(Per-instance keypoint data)
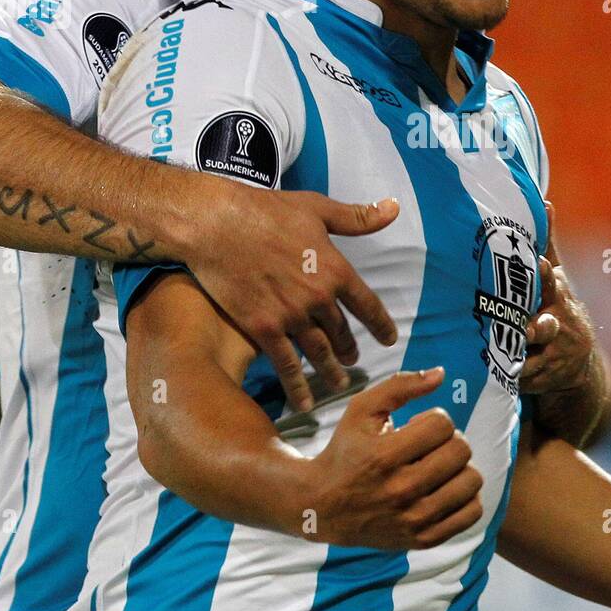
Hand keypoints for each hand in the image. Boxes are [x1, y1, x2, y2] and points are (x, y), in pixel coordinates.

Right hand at [190, 184, 399, 414]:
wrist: (217, 223)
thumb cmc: (266, 210)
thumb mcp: (318, 208)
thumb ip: (358, 217)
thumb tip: (393, 208)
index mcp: (336, 269)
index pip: (368, 305)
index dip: (381, 325)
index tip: (389, 339)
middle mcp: (318, 297)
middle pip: (342, 332)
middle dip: (350, 349)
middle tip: (353, 361)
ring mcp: (291, 316)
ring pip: (319, 352)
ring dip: (331, 371)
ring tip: (338, 384)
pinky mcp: (263, 327)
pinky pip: (286, 364)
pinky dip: (298, 386)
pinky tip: (305, 402)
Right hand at [303, 368, 482, 550]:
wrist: (323, 507)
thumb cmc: (346, 451)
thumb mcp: (362, 410)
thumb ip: (400, 386)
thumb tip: (441, 373)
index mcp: (384, 456)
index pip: (443, 425)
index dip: (434, 418)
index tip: (417, 426)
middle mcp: (401, 490)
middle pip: (461, 450)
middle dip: (449, 440)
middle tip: (429, 446)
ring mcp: (414, 519)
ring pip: (471, 480)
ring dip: (459, 468)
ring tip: (438, 467)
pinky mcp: (424, 539)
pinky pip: (472, 512)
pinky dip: (465, 496)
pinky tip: (444, 488)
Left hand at [520, 202, 595, 396]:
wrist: (577, 363)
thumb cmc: (557, 308)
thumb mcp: (556, 278)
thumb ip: (547, 245)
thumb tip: (544, 201)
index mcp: (558, 297)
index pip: (552, 284)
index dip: (546, 277)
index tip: (540, 265)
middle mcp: (559, 325)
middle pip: (547, 325)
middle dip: (539, 326)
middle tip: (527, 326)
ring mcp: (554, 355)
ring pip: (534, 357)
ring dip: (522, 357)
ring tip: (506, 355)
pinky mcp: (542, 378)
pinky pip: (523, 378)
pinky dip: (512, 378)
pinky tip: (497, 377)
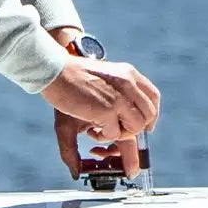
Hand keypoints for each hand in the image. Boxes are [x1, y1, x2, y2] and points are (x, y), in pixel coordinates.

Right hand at [43, 27, 158, 180]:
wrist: (54, 70)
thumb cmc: (72, 76)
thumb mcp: (102, 79)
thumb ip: (118, 92)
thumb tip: (126, 113)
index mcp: (128, 74)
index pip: (153, 96)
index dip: (151, 114)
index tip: (146, 125)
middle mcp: (128, 84)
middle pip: (148, 115)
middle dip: (135, 128)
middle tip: (116, 130)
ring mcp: (119, 97)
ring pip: (136, 127)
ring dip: (119, 134)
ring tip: (100, 129)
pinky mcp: (107, 110)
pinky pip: (115, 134)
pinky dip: (103, 137)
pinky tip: (90, 130)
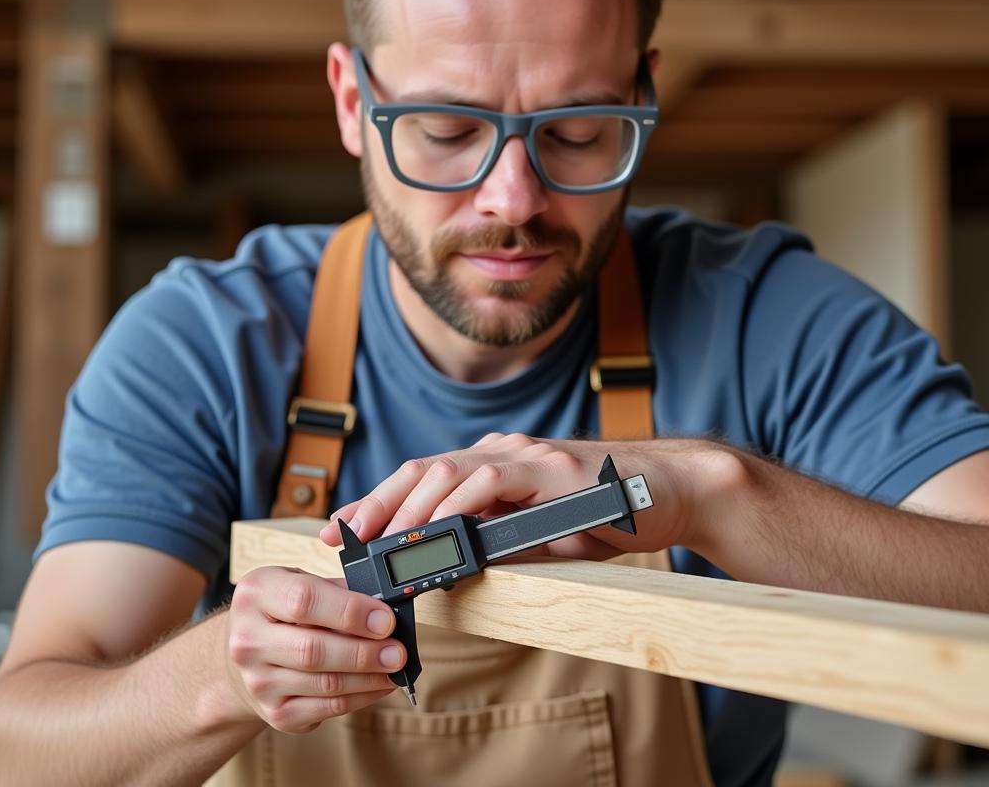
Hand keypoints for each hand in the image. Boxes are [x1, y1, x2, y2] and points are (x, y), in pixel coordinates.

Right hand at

#### [Exercise details]
These entries are to be printed again word for word, except for the pictures.

#### [Expected answer]
Hand keypoints for each hand in the image. Boxes are [x1, y1, x2, y2] and points are (x, y), in pixel coordinates.

Right hand at [190, 184, 399, 414]:
wrist: (217, 223)
thumb cmc: (266, 210)
thumb mcp: (318, 208)
thumb ip: (358, 217)
thumb tip: (393, 208)
index mcp: (336, 269)
index pip: (368, 305)
index dip: (381, 325)
index tip: (389, 339)
middle mcp: (318, 297)
middle pip: (342, 332)
middle dip: (350, 349)
middle tip: (353, 361)
ring mcp: (291, 316)
ring pip: (319, 352)
ring dip: (331, 371)
ring tip: (338, 384)
pinky mcp: (263, 327)
pinky pip: (286, 364)
pinky dip: (298, 386)
pinky tip: (305, 402)
Right hand at [303, 368, 482, 550]:
wrist: (323, 507)
thumb cmc: (346, 451)
thumb mcp: (362, 410)
thumb ip: (400, 386)
thumb tip: (441, 373)
index mcp: (384, 456)
index pip: (443, 425)
index dip: (434, 418)
index tip: (417, 426)
middle mcp: (401, 490)
middle pip: (461, 450)
middle dip: (449, 440)
middle tip: (429, 446)
ring mcp: (414, 519)
ring pip: (471, 480)
ring dip: (459, 468)
ring tip: (438, 467)
pinky mcp: (424, 539)
pinky pip: (472, 512)
pinky dip: (465, 496)
pinky tip: (444, 488)
Left hand at [520, 202, 595, 396]:
wrist: (577, 363)
thumb cmc: (557, 308)
thumb mcp: (556, 278)
thumb ip: (547, 245)
thumb tip: (544, 201)
index mcp: (558, 297)
index pip: (552, 284)
index dip: (546, 277)
index tip: (540, 265)
middle mcp: (559, 325)
middle pip: (547, 325)
middle dip: (539, 326)
middle tip: (527, 326)
ring mcp: (554, 355)
ring pip: (534, 357)
ring dip: (522, 357)
ring tip: (506, 355)
pinky mcp: (542, 378)
pinky pip: (523, 378)
pinky dip: (512, 378)
pinky tip: (497, 377)
Hand keypoints for each hand in the image. Boxes are [x1, y1, x2, y2] and points are (x, y), in pixel coordinates.

Right hand at [43, 27, 158, 180]:
wrist: (54, 70)
thumb cmc: (72, 76)
thumb mcp: (102, 79)
thumb ip: (118, 92)
thumb tip: (126, 113)
index mcp: (128, 74)
index pip: (153, 96)
index dip: (151, 114)
index tip: (146, 125)
middle mcp: (128, 84)
middle pip: (148, 115)
middle dip: (135, 128)
middle tip: (116, 130)
ring mcp: (119, 97)
ring pip: (136, 127)
ring dip: (119, 134)
ring tip: (100, 129)
pinky mcp: (107, 110)
pinky pip: (115, 134)
pinky dip: (103, 137)
pinky tip: (90, 130)
Hand keypoints for each hand in the image. Boxes are [x1, y1, x2, y2] and points are (x, y), in pixel coordinates.

Right hand at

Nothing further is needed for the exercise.